** What to do **
Omitting all pictures, retype the entries below exactly as given.

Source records
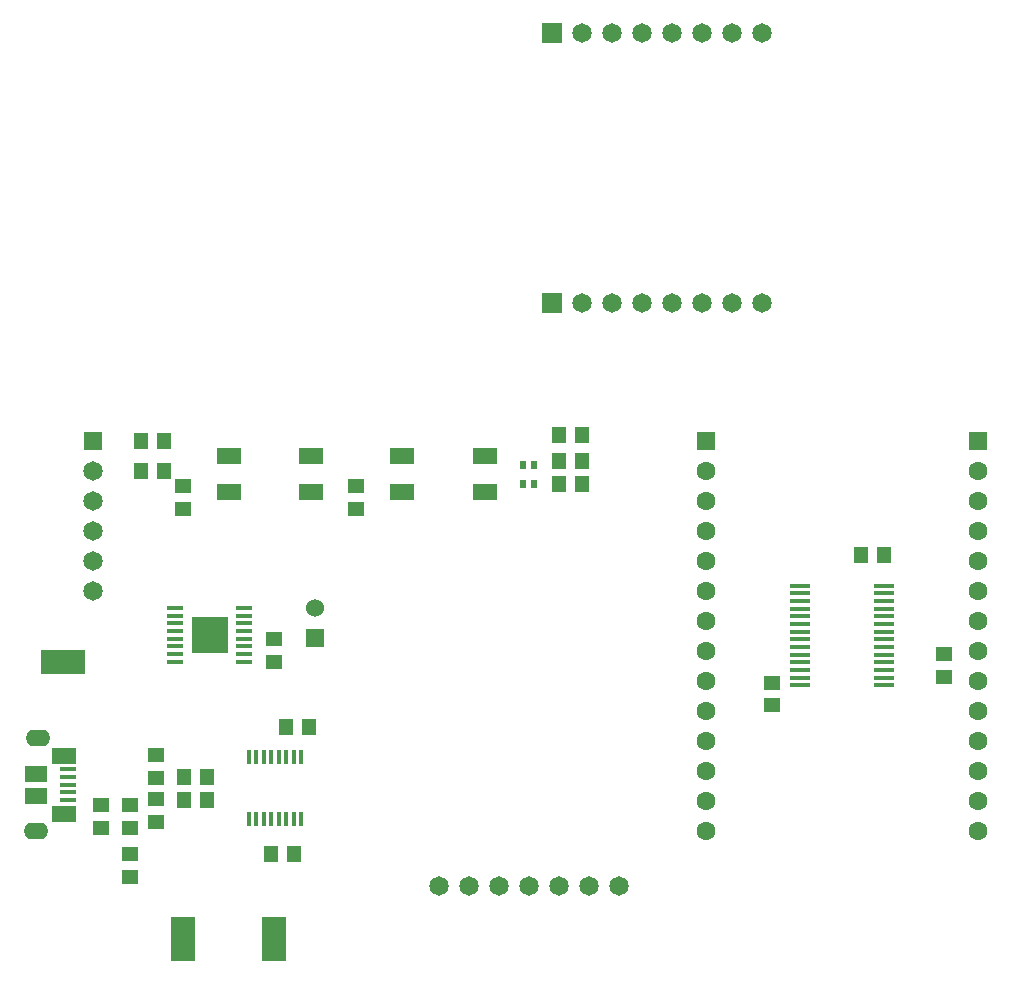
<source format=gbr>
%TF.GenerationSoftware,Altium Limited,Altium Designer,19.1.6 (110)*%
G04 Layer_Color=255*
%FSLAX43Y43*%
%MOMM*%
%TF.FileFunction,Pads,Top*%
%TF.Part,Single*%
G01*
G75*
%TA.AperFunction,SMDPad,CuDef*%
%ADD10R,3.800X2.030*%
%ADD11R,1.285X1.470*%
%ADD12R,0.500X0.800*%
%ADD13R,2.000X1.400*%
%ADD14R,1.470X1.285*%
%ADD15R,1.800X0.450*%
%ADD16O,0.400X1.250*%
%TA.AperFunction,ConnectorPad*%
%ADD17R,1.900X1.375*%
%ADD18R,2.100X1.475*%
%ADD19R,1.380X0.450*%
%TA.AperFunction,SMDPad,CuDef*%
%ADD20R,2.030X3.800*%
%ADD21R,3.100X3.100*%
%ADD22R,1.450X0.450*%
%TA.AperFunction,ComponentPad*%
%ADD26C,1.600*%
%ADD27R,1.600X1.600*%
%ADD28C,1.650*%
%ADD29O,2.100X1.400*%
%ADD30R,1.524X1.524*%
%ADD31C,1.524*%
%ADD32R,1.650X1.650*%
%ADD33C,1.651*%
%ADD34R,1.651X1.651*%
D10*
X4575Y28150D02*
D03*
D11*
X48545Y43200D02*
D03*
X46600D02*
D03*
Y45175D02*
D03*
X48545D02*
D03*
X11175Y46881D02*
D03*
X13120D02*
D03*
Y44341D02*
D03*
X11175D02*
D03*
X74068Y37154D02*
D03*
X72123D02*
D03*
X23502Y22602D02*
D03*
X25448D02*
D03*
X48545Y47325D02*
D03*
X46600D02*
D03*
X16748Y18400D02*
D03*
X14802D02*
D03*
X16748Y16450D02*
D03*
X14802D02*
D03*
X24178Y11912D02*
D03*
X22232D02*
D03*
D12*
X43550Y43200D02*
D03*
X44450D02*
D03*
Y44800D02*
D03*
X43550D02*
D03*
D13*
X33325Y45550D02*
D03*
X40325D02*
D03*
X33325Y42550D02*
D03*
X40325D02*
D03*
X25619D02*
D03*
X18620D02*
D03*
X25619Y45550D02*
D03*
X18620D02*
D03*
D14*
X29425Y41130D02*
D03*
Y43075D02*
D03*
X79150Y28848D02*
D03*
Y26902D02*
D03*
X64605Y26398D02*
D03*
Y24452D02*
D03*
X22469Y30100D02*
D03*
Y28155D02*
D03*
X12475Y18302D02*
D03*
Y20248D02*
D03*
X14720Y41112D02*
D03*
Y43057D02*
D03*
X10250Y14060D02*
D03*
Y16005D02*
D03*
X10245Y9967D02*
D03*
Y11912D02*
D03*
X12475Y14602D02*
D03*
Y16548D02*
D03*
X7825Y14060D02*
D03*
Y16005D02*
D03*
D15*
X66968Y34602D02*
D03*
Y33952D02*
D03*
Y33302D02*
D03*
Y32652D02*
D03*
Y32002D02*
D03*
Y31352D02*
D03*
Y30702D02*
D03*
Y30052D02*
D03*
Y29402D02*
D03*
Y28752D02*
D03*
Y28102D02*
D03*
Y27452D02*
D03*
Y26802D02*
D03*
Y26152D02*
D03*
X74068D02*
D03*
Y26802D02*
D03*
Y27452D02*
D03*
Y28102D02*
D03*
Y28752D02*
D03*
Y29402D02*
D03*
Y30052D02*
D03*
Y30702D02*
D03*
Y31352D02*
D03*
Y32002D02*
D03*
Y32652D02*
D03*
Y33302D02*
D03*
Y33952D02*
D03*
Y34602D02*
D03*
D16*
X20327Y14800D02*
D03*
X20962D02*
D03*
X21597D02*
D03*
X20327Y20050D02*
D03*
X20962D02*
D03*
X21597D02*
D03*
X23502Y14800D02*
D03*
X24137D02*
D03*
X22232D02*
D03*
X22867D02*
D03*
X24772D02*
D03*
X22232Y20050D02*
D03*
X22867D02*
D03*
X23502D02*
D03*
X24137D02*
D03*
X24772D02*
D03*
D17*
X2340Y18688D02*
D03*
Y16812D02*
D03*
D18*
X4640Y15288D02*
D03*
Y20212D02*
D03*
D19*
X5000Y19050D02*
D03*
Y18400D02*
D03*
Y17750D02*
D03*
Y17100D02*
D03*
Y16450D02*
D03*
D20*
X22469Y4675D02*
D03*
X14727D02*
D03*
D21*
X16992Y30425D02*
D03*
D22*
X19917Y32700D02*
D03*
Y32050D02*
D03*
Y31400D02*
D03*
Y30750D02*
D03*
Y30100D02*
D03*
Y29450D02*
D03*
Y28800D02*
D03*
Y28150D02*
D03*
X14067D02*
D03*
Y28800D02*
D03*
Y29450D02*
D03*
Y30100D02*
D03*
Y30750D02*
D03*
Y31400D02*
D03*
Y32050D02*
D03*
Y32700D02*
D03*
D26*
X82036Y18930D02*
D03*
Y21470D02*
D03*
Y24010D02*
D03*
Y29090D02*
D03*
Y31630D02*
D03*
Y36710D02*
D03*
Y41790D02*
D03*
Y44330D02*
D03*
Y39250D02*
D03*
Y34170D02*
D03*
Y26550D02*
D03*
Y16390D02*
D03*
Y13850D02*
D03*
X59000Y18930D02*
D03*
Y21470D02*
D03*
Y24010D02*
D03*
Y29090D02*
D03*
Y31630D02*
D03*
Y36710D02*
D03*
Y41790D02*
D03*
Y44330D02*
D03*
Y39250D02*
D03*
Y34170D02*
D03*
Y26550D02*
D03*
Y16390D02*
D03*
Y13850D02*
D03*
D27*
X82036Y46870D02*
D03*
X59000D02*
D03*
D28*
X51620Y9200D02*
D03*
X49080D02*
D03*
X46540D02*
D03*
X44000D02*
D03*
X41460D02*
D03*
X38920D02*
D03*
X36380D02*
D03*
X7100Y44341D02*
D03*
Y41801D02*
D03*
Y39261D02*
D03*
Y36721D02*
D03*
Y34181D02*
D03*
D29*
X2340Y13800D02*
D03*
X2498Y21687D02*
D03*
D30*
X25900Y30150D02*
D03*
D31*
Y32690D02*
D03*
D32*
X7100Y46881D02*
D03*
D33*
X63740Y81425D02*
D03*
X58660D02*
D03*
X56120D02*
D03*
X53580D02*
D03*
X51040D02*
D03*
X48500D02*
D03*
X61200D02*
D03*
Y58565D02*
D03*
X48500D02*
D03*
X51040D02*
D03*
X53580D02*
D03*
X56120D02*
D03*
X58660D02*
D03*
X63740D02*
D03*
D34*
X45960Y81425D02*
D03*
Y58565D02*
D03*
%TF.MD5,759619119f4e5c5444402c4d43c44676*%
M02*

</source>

** Response below **
<source format=gbr>
%TF.GenerationSoftware,Altium Limited,Altium Designer,19.1.6 (110)*%
G04 Layer_Color=255*
%FSLAX43Y43*%
%MOMM*%
%TF.FileFunction,Pads,Top*%
%TF.Part,Single*%
G01*
G75*
%TA.AperFunction,SMDPad,CuDef*%
%ADD10R,3.800X2.030*%
%ADD11R,1.285X1.470*%
%ADD12R,0.500X0.800*%
%ADD13R,2.000X1.400*%
%ADD14R,1.470X1.285*%
%ADD15R,1.800X0.450*%
%ADD16O,0.400X1.250*%
%TA.AperFunction,ConnectorPad*%
%ADD17R,1.900X1.375*%
%ADD18R,2.100X1.475*%
%ADD19R,1.380X0.450*%
%TA.AperFunction,SMDPad,CuDef*%
%ADD20R,2.030X3.800*%
%ADD21R,3.100X3.100*%
%ADD22R,1.450X0.450*%
%TA.AperFunction,ComponentPad*%
%ADD26C,1.600*%
%ADD27R,1.600X1.600*%
%ADD28C,1.650*%
%ADD29O,2.100X1.400*%
%ADD30R,1.524X1.524*%
%ADD31C,1.524*%
%ADD32R,1.650X1.650*%
%ADD33C,1.651*%
%ADD34R,1.651X1.651*%
D10*
X4575Y28150D02*
D03*
D11*
X48545Y43200D02*
D03*
X46600D02*
D03*
Y45175D02*
D03*
X48545D02*
D03*
X11175Y46881D02*
D03*
X13120D02*
D03*
Y44341D02*
D03*
X11175D02*
D03*
X74068Y37154D02*
D03*
X72123D02*
D03*
X23502Y22602D02*
D03*
X25448D02*
D03*
X48545Y47325D02*
D03*
X46600D02*
D03*
X16748Y18400D02*
D03*
X14802D02*
D03*
X16748Y16450D02*
D03*
X14802D02*
D03*
X24178Y11912D02*
D03*
X22232D02*
D03*
D12*
X43550Y43200D02*
D03*
X44450D02*
D03*
Y44800D02*
D03*
X43550D02*
D03*
D13*
X33325Y45550D02*
D03*
X40325D02*
D03*
X33325Y42550D02*
D03*
X40325D02*
D03*
X25619D02*
D03*
X18620D02*
D03*
X25619Y45550D02*
D03*
X18620D02*
D03*
D14*
X29425Y41130D02*
D03*
Y43075D02*
D03*
X79150Y28848D02*
D03*
Y26902D02*
D03*
X64605Y26398D02*
D03*
Y24452D02*
D03*
X22469Y30100D02*
D03*
Y28155D02*
D03*
X12475Y18302D02*
D03*
Y20248D02*
D03*
X14720Y41112D02*
D03*
Y43057D02*
D03*
X10250Y14060D02*
D03*
Y16005D02*
D03*
X10245Y9967D02*
D03*
Y11912D02*
D03*
X12475Y14602D02*
D03*
Y16548D02*
D03*
X7825Y14060D02*
D03*
Y16005D02*
D03*
D15*
X66968Y34602D02*
D03*
Y33952D02*
D03*
Y33302D02*
D03*
Y32652D02*
D03*
Y32002D02*
D03*
Y31352D02*
D03*
Y30702D02*
D03*
Y30052D02*
D03*
Y29402D02*
D03*
Y28752D02*
D03*
Y28102D02*
D03*
Y27452D02*
D03*
Y26802D02*
D03*
Y26152D02*
D03*
X74068D02*
D03*
Y26802D02*
D03*
Y27452D02*
D03*
Y28102D02*
D03*
Y28752D02*
D03*
Y29402D02*
D03*
Y30052D02*
D03*
Y30702D02*
D03*
Y31352D02*
D03*
Y32002D02*
D03*
Y32652D02*
D03*
Y33302D02*
D03*
Y33952D02*
D03*
Y34602D02*
D03*
D16*
X20327Y14800D02*
D03*
X20962D02*
D03*
X21597D02*
D03*
X20327Y20050D02*
D03*
X20962D02*
D03*
X21597D02*
D03*
X23502Y14800D02*
D03*
X24137D02*
D03*
X22232D02*
D03*
X22867D02*
D03*
X24772D02*
D03*
X22232Y20050D02*
D03*
X22867D02*
D03*
X23502D02*
D03*
X24137D02*
D03*
X24772D02*
D03*
D17*
X2340Y18688D02*
D03*
Y16812D02*
D03*
D18*
X4640Y15288D02*
D03*
Y20212D02*
D03*
D19*
X5000Y19050D02*
D03*
Y18400D02*
D03*
Y17750D02*
D03*
Y17100D02*
D03*
Y16450D02*
D03*
D20*
X22469Y4675D02*
D03*
X14727D02*
D03*
D21*
X16992Y30425D02*
D03*
D22*
X19917Y32700D02*
D03*
Y32050D02*
D03*
Y31400D02*
D03*
Y30750D02*
D03*
Y30100D02*
D03*
Y29450D02*
D03*
Y28800D02*
D03*
Y28150D02*
D03*
X14067D02*
D03*
Y28800D02*
D03*
Y29450D02*
D03*
Y30100D02*
D03*
Y30750D02*
D03*
Y31400D02*
D03*
Y32050D02*
D03*
Y32700D02*
D03*
D26*
X82036Y18930D02*
D03*
Y21470D02*
D03*
Y24010D02*
D03*
Y29090D02*
D03*
Y31630D02*
D03*
Y36710D02*
D03*
Y41790D02*
D03*
Y44330D02*
D03*
Y39250D02*
D03*
Y34170D02*
D03*
Y26550D02*
D03*
Y16390D02*
D03*
Y13850D02*
D03*
X59000Y18930D02*
D03*
Y21470D02*
D03*
Y24010D02*
D03*
Y29090D02*
D03*
Y31630D02*
D03*
Y36710D02*
D03*
Y41790D02*
D03*
Y44330D02*
D03*
Y39250D02*
D03*
Y34170D02*
D03*
Y26550D02*
D03*
Y16390D02*
D03*
Y13850D02*
D03*
D27*
X82036Y46870D02*
D03*
X59000D02*
D03*
D28*
X51620Y9200D02*
D03*
X49080D02*
D03*
X46540D02*
D03*
X44000D02*
D03*
X41460D02*
D03*
X38920D02*
D03*
X36380D02*
D03*
X7100Y44341D02*
D03*
Y41801D02*
D03*
Y39261D02*
D03*
Y36721D02*
D03*
Y34181D02*
D03*
D29*
X2340Y13800D02*
D03*
X2498Y21687D02*
D03*
D30*
X25900Y30150D02*
D03*
D31*
Y32690D02*
D03*
D32*
X7100Y46881D02*
D03*
D33*
X63740Y81425D02*
D03*
X58660D02*
D03*
X56120D02*
D03*
X53580D02*
D03*
X51040D02*
D03*
X48500D02*
D03*
X61200D02*
D03*
Y58565D02*
D03*
X48500D02*
D03*
X51040D02*
D03*
X53580D02*
D03*
X56120D02*
D03*
X58660D02*
D03*
X63740D02*
D03*
D34*
X45960Y81425D02*
D03*
Y58565D02*
D03*
%TF.MD5,759619119f4e5c5444402c4d43c44676*%
M02*

</source>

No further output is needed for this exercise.